Depression and Head and Neck Cancer Survivorship Care
11:15 am, Today
Room 292

It’s not hard to understand why head and neck cancer patients suffer from depression. Besides the diagnosis itself, this particular disease can lead to other significant physical deteriorations. Patients may not be able to speak, swallow, or communicate, and their appearance may be obviously altered. This can lead to social isolation and withdrawal and can also be linked to spiritual, fiscal, professional, and social hardships.

However, the professionals treating them often zero in on only the physical difficulties.

“The traditional mindset in care of a patient has emphasized ‘cure of cancer,’ which may overshadow other aspects of the overall care of the person,” said Dr. Panwar. “Clinicians and patients are often faced with complex decision-making demands related to cancer therapy and may choose to defer items that are important but less obvious for a later time.”

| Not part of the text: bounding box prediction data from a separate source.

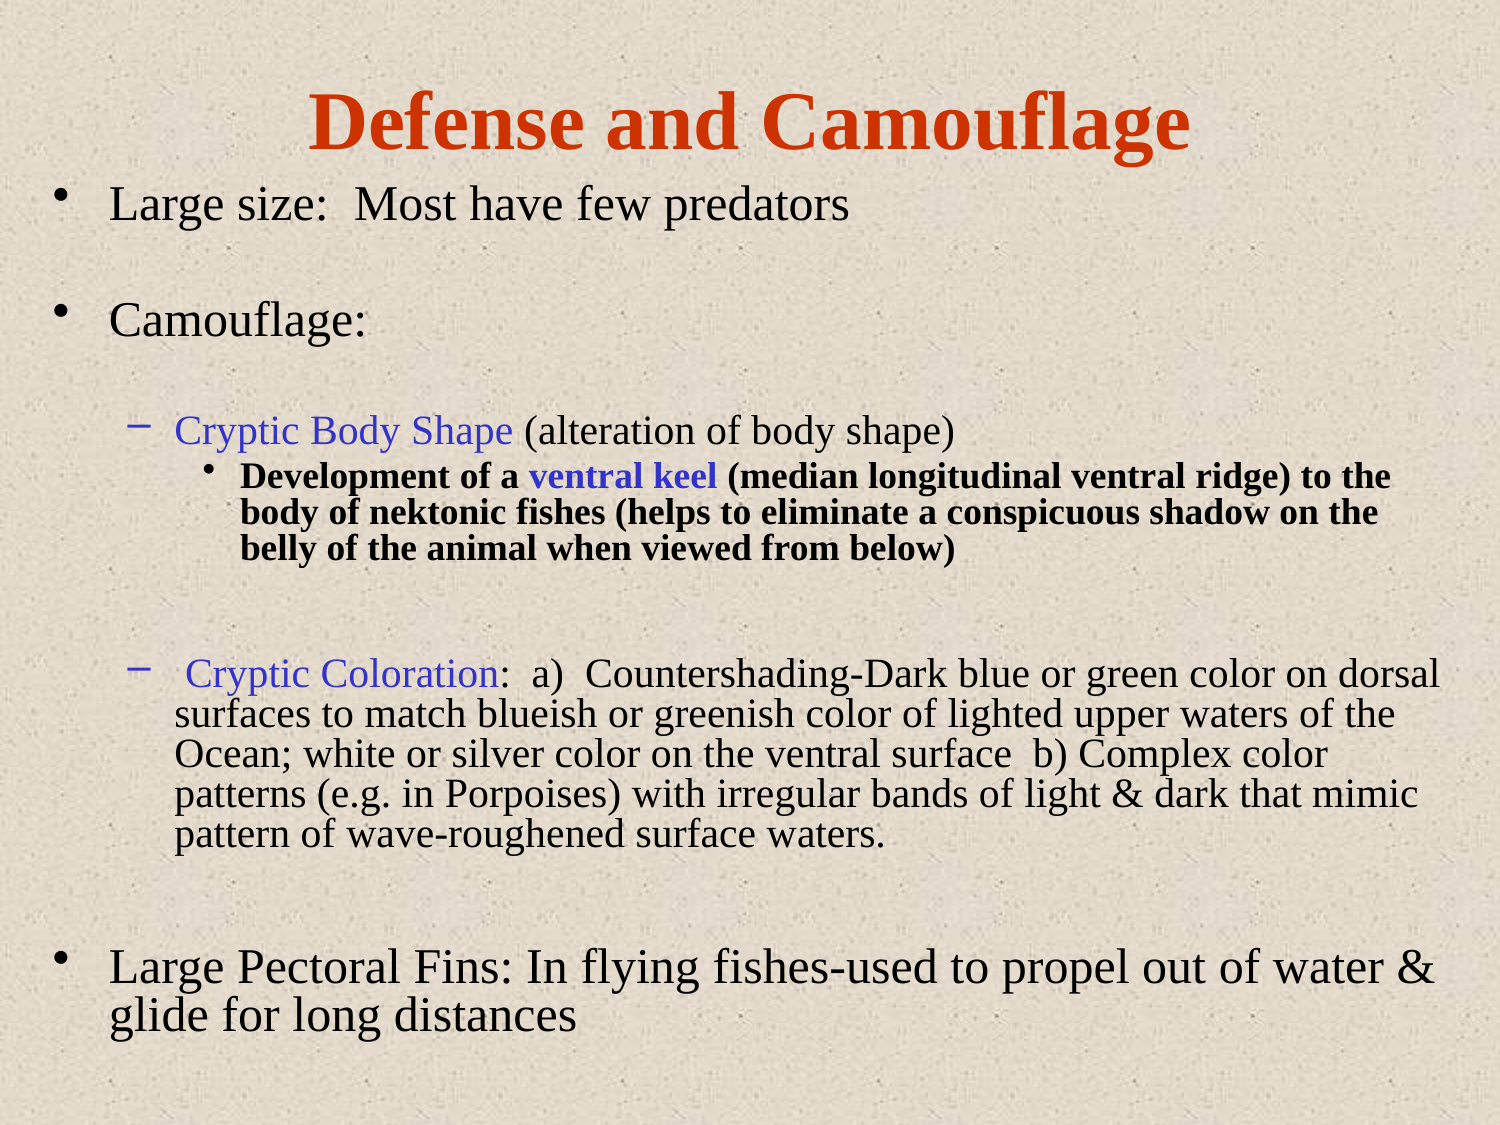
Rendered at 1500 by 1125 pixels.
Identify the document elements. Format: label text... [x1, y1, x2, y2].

picture [0, 0, 1500, 1125]
title Defense and Camouflage [74, 44, 1426, 174]
list Large size: Most have few predators Camouflage: Cryptic Body Shape (alteration of body shape) Development of a ventral keel (median longitudinal ventral ridge) to the body of nektonic fishes (helps to eliminate a conspicuous shadow on the belly of the animal when viewed from below) Cryptic Coloration: a) Countershading-Dark blue or green color on dorsal surfaces to match blueish or greenish color of lighted upper waters of the Ocean; white or silver color on the ventral surface b) Complex color patterns (e.g. in Porpoises) with irregular bands of light & dark that mimic pattern of wave-roughened surface waters. Large Pectoral Fins: In flying fishes-used to propel out of water & glide for long distances [37, 174, 1476, 1063]
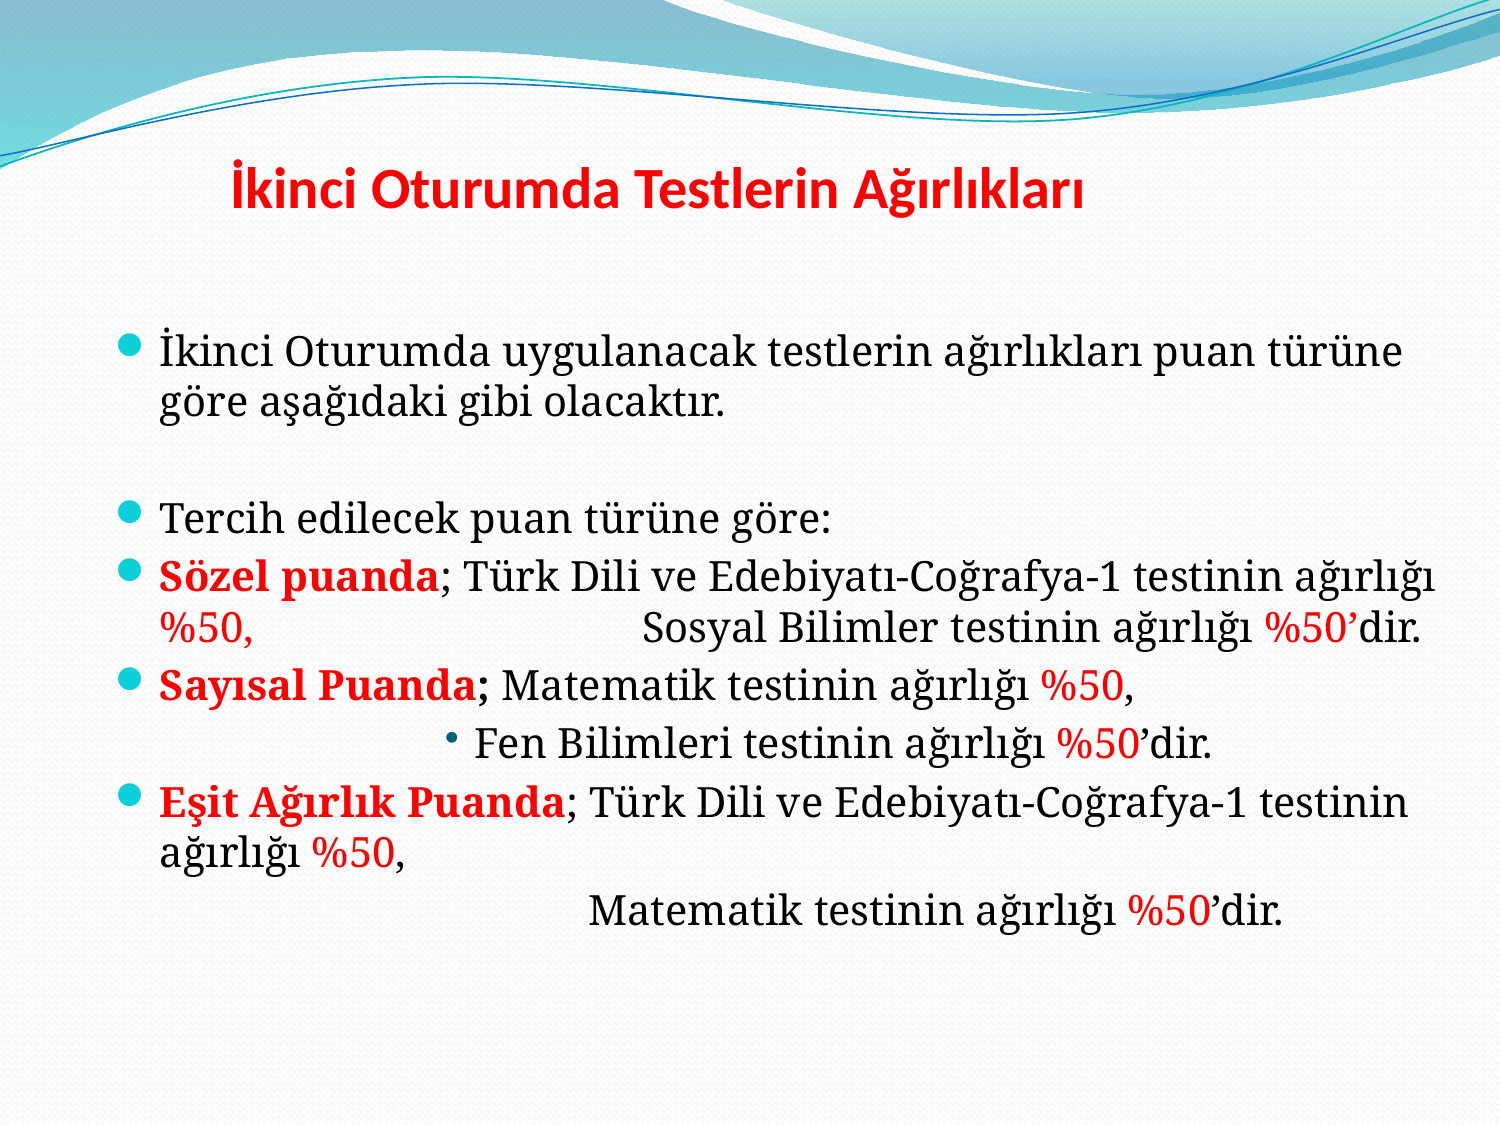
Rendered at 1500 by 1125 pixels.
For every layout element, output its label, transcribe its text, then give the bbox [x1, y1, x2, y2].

list İkinci Oturumda uygulanacak testlerin ağırlıkları puan türüne göre aşağıdaki gibi olacaktır. Tercih edilecek puan türüne göre: Sözel puanda; Türk Dili ve Edebiyatı-Coğrafya-1 testinin ağırlığı %50, Sosyal Bilimler testinin ağırlığı %50’dir. Sayısal Puanda; Matematik testinin ağırlığı %50, Fen Bilimleri testinin ağırlığı %50’dir. Eşit Ağırlık Puanda; Türk Dili ve Edebiyatı-Coğrafya-1 testinin ağırlığı %50, Matematik testinin ağırlığı %50’dir. [100, 317, 1459, 1038]
title İkinci Oturumda Testlerin Ağırlıkları [230, 90, 1421, 220]
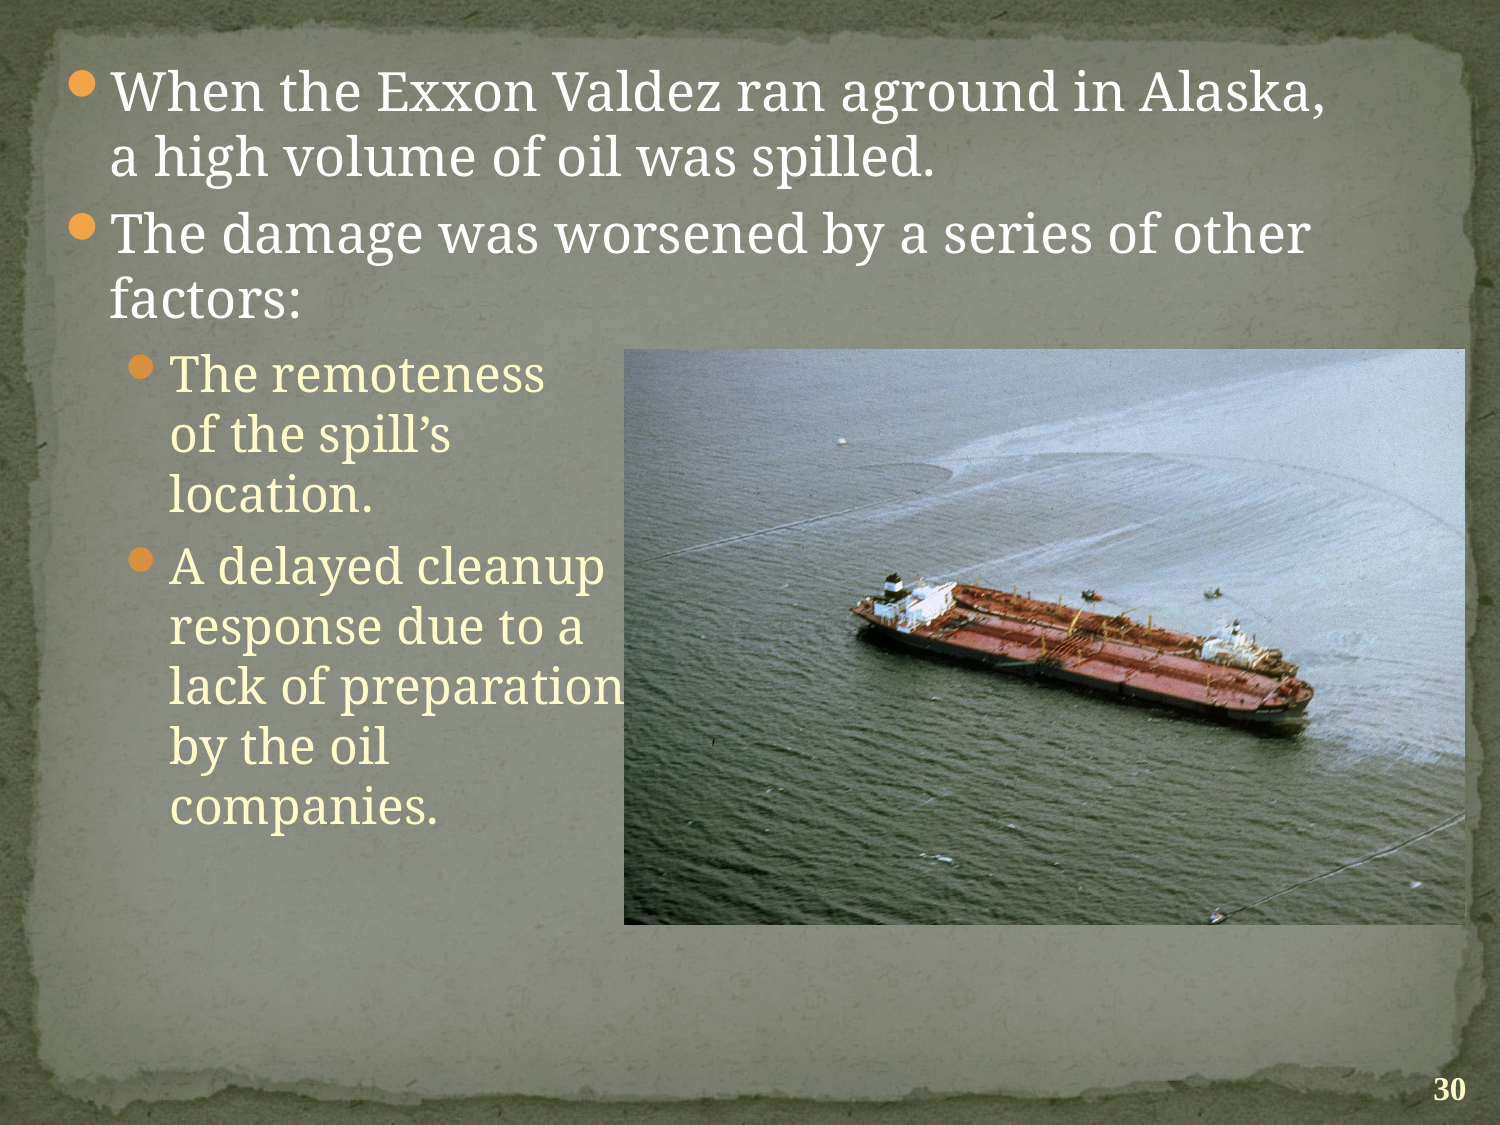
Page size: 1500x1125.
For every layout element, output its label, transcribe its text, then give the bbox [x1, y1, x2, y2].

picture [624, 349, 1465, 925]
slide_number 30 [1400, 1050, 1500, 1125]
list When the Exxon Valdez ran aground in Alaska, a high volume of oil was spilled. The damage was worsened by a series of other factors: The remoteness of the spill’s location. A delayed cleanup response due to a lack of preparation by the oil companies. [50, 50, 1350, 1000]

Patients don’t always have access to mental health professionals, and oncologists aren’t always well-versed in recognizing and managing depression.

In an effort to remedy this, Dr. Panwar has five suggestions for  those attending this Panel Presentation:

  • Recognize that your responsibility is to the entire person—not just the cancer. This includes screening, monitoring, and providing help for emotional well-being for the patient throughout his or her survivorship.
  • Learn how to identify depression.
  • Screen patients early and often. You need to look for symptoms that may suggest the onset of depression.
  • Educate patients and their caregivers. Tell them about the symptoms of depression and options for prevention and management throughout their survivorship care.
  • Take advantage of resources. Both AAO-HNSF and the American Head and Neck Society have materials available to enhance awareness and build skills related to head and neck cancer survivors.

If you believe a patient may be struggling with depression, remember it takes a village.

“Management of depression requires collaborative multidisciplinary care,” said
Dr. Panwar. “A provider trained to care for mental health issues should be involved in caring for patients who demonstrate symptoms of depression.”